- Corn futures ended the week under selling pressure as the USDA Crop Production report still forecasts overall heavy corn supplies for the 2023-24 marketing year. December corn closed the day losing 9 cents and was 10 cents lower on the week. Most importantly, Friday’s price action was weak, with December closing 20-1/4 cents off the session high.
- The USDA lowered projected yield to 175.1 bushels/acre on the August Crop Production report this morning, but the drop in production was offset by demand adjustments. The USDA removed 75 mb from old and new crop export demand, and 25 mb from new crop feed usage to maintain a carryout at 2.202 billion bushels for the next marketing year, about 40 mb above expectations.
- Concern for market participants is that yield projections could work higher in future reports as August weather has become more crop friendly, and that has been reflected in improved crop ratings in key corn producing states. Illinois corn crop ratings have improved for 6 consecutive weeks, likely adding to yield potential.
- Export news is still lacking overall, but Mexico has been a key buyer of US corn. Last week, Mexico bought 421,000 MT of new crop corn, and on a morning flash sale announcement added an additional 143,000 MT this week.
- Weather forecasts remain non-threatening overall, but a warmer drier trend at the end of next week may have some impacts on corn stress in the southern Corn Belt.
- Soybeans traded both sides of unchanged today, beginning the day lower but gaining directly after the USDA report. In about the last hour of trading, prices slipped and soybeans, soybean meal, and oil all closed lower.
- The WASDE report was fairly neutral with most estimates coming in as expected. The USDA lowered their expected soybean yield to 50.9 bpa, slightly below the average trade guess, and 23/24 ending stocks were pegged at 245 mb, a little less than expected.
- Soybean production is forecast at 4.21 billion bushels, down 2% from the previous year. The yield estimate of 50.9 bpa would be up 1.4 bushels from 2022, and the area harvested for soybeans in the US is forecast at 82.7 million acres, unchanged from the previous forecast but down 4% from 2022.
- Soybean sales to China have improved slightly and another sale of 9.9 mb was reported earlier this week, but new crop soybean sales are far less than a year ago at only 338 mb compared to 577 mb a year ago. Last week’s soymeal exports were decent, and soybean oil demand has been good.
- For the week, November soybeans lost 25-3/4 cents, December soybean meal lost 9.0, and soybean oil lost 1.30 for December.
- The USDA pegged 22/23 US wheat carryout at 580 mb, in line with the trade expectation of 579 mb and unchanged from July. As for 23/24, the USDA came up with 615 mb, above the trade expectation of 594 mb, versus a 592 mb carryout in the July report. The USDA estimated all US wheat production at 1.734 bb, down from 1.739 bb in July. The trade was looking for 1.740 bb.

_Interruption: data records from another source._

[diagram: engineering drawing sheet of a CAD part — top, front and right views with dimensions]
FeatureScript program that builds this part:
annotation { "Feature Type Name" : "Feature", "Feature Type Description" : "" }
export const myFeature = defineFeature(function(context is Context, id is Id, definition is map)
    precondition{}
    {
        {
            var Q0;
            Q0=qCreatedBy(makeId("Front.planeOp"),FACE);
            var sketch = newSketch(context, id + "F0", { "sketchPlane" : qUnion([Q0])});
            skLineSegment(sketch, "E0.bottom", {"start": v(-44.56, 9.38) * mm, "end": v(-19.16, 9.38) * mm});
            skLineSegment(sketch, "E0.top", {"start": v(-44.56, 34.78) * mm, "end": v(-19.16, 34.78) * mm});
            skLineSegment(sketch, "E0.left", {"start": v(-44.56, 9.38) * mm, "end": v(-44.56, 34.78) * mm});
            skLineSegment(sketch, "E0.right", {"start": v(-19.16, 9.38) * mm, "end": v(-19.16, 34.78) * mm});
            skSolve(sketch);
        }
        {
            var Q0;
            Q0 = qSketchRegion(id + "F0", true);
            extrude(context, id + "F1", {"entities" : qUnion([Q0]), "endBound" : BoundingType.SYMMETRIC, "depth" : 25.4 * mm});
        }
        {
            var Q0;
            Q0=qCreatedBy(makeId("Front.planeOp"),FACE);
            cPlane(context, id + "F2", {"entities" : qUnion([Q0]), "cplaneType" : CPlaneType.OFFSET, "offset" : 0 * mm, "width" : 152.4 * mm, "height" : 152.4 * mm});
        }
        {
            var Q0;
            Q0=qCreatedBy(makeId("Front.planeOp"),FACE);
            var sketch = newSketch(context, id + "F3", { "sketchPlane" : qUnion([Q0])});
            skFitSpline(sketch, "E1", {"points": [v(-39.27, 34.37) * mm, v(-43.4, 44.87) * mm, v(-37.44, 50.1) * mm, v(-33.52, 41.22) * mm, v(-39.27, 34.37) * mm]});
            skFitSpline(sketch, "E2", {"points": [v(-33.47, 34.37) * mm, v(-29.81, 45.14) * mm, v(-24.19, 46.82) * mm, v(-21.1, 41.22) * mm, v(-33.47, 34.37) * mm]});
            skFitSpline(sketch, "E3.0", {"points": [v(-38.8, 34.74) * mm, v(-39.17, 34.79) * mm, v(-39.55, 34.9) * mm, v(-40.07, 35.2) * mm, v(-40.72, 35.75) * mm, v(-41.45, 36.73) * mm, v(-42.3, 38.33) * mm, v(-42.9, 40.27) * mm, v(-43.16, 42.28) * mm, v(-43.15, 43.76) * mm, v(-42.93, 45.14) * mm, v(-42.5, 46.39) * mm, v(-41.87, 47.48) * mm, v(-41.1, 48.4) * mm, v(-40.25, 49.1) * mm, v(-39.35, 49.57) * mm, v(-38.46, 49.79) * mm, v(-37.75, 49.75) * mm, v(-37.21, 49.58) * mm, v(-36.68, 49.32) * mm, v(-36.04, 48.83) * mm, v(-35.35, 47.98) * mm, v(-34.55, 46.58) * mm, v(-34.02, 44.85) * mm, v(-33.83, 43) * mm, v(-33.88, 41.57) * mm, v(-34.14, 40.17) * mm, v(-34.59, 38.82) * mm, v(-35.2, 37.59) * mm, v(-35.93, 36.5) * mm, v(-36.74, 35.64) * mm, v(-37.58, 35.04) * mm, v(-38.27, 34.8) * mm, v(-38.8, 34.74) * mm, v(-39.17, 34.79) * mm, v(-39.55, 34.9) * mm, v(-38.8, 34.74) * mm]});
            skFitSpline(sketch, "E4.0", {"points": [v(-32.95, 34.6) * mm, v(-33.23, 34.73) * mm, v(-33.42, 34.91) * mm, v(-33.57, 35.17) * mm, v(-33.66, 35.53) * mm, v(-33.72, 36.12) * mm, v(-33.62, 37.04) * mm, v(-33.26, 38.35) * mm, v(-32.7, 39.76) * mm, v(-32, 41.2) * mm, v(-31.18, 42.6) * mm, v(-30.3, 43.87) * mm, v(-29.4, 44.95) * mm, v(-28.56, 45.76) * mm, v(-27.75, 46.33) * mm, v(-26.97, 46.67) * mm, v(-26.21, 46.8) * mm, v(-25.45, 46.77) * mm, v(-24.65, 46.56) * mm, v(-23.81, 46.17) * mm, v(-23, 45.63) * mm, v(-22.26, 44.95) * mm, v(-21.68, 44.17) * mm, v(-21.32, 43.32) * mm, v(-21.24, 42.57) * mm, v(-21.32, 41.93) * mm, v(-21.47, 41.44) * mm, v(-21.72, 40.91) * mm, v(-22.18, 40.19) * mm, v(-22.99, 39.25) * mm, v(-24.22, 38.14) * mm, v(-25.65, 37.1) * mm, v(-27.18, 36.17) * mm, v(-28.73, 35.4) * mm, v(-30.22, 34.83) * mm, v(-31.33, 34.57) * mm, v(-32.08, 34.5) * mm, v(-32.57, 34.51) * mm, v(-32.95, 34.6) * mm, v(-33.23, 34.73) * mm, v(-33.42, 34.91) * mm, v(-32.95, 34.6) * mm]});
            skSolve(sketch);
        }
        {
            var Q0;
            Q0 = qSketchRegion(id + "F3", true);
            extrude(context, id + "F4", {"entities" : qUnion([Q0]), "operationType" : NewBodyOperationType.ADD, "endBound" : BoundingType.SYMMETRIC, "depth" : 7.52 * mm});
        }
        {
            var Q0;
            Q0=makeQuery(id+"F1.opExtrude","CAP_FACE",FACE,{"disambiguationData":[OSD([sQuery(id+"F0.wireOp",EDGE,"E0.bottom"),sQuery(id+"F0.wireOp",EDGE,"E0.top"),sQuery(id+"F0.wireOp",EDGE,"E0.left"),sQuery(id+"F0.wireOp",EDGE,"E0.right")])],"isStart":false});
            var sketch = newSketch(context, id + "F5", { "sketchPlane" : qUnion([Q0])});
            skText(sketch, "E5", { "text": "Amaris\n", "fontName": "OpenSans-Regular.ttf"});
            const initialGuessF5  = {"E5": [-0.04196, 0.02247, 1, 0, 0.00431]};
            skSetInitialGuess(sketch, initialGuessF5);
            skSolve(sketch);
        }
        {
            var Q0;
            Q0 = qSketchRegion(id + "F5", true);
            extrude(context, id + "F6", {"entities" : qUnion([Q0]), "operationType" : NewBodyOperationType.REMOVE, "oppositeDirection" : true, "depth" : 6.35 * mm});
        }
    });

- Despite thoughts that India’s wheat production might be cut on today’s report, it was kept unchanged from July at 113.5 mmt. Russian production was also unchanged at 85.0 mmt.
- Russian wheat export FOB prices have risen to $255 per ton, but this is still cheaper than most other origins, keeping pressure on the US export front.
- According to the US Climate Prediction Center, the El Nino weather pattern is expected to persist though the US winter and into 2024. If accurate, this could lead to drier conditions in India and Australia, ultimately limiting their wheat production.
- All three US wheat futures classes could be considered oversold on stochastics. This does not necessarily mean that a bottom is in, but it could mean that one is close.
- As of August 8th, about 52% of the US spring wheat crop is said to be in an area of drought.
- Class III averages for Q3 and Q4 found gains this week along with, Q3 for Class IV, spot butter, and the block/barrel average.
- Spot whey and powder markets continue to weigh on milk prices as both products ended lower for the week, well off 2023 highs.
- Also keeping milk markets from moving higher are disappointing export numbers from Tuesday’s report.
- Spot milk offers seemingly overnight have gone from abundant to sparse, pushing offers from well below class to reports of +$2/CWT for spot loads.
- Culling within the dairy sector continues at a brisk pace as cattle prices remain historically strong, up 7.4% YoY for the week ending 7/29.